Despite the promise of certainty that numbers provided the scientists of the Enlightenment, they were often not as certain as all that. Sometimes when the same thing was measured twice, it gave two different results. This was an awkward inconvenience for scientists aiming to find clear and direct explanations for natural phenomena. Galileo Galilei, for instance, noticed that when calculating distances of stars with his telescope, his results were prone to variation; and this variation was not due to a mistake in his calculations. Rather, it was because measuring was intrinsically fuzzy. Numbers were not as precise as they had hoped. 

“Alex’s Adventures in Numberland; Dispatches From The Wonderful World of Mathematics” by Alex Bellos
(pg. 351)

These evolutionary errors are all external to the subject which has been measured; it’s not abou humans being sloppy with how they are measuring stuff. And of course, my topic here of questioning the soundness of a measuring standard that was established in a past century and applied to a human, forever and ever into perpetuity (like a woman’s dress sizes, or the quantifiability of what is a proper parent, or the appraisal of a house in a particular neighborhood) is a completely different discussion to have than if we were talking about measuring a standardized piece of furniture that a human would just, you know, sit at or sit upon.

We can also distinguish between measuring to understand something, and measuring for operational purposes –  to make a decision, improve process, and so on.

These fundamental aspects to measurement accuracy are sometimes called precision (how much repeated measurements fluctuate about a central value) and bias (any systematic departure from the underlying true value, affecting all of the repeated measurements). Different disciplines use other words for the same concepts – such as reliability and validity.

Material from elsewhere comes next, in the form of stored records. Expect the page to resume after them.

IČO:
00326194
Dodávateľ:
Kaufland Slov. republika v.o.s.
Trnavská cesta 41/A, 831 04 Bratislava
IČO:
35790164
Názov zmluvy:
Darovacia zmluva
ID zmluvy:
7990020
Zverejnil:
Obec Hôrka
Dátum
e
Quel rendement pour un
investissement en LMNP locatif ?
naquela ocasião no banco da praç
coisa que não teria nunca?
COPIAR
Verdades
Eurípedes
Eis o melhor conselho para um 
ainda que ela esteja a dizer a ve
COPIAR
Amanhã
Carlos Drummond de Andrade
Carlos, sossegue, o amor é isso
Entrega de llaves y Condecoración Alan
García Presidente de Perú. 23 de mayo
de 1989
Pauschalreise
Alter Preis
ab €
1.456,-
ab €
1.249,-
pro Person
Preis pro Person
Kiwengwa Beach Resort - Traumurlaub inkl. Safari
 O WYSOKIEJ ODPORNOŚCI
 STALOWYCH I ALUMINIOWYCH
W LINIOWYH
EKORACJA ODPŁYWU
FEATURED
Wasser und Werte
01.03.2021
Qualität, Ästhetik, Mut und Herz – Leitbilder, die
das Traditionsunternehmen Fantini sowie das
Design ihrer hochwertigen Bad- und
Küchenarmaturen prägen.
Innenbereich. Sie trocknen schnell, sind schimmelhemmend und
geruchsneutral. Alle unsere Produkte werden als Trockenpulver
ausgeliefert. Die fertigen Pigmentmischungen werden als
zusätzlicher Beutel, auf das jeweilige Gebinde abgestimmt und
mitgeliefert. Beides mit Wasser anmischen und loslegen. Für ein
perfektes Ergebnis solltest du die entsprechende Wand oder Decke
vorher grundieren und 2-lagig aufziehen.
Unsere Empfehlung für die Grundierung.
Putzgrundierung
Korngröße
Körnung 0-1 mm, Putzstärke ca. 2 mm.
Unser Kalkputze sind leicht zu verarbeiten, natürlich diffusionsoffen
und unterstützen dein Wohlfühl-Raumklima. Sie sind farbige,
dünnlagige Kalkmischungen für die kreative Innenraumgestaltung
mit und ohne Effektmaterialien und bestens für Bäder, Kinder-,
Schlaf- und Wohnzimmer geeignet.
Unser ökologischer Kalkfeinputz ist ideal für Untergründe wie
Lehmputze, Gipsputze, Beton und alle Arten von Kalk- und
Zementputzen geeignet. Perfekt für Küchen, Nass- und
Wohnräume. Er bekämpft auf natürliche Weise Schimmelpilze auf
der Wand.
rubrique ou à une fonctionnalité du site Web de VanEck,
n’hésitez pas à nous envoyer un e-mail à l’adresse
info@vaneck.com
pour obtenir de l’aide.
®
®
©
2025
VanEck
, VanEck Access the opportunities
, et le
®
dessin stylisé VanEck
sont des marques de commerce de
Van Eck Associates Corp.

“Measurement: A Very Short Introduction” by David J. Hand 
(pg. 75 and pg. 108)

In my past life, when I owned a 3D animation company, we visualized the development of all sorts of products, basing the initial form-factor on basic data sets that had been collected. The second stage of our development process would reference ethnographic data, centering the behaviors of the human consumer as the usability of the product was further developed. There became a point in this process – what we eventually coined as Ethnographic Animimation – where the empirical data might bely the data sets that we hadn’t ever questioned, or at least we hadn’t questioned the source of them. Those moments could feel revelatory.

Empiricism is the notion that all knowledge is derived from sensory experiences of the real world, rather than from theory or logic alone. Empirical science, then, proceeds by creating experiments to examine the real world. Data from such experiments allow us to build testable hypotheories that explain the data. In turn, we create more experiments to find additional data to support or disprove each hypothesis. And so on go the endless repeating, iterative methods of science.

“Notes on Complexity: A Scientific Theory of Connection, Consciousness, and Being”
by Neil Theise
(pg. 123 – 124)

Key word here: iterative. Ever changing and evolving. Unstagnant. Flowing and molding the shore from the falloff of the energy’s movement. Be it a river, a vast ocean, or the progression that humans + nature make through time.

Thanks math, you’re the best.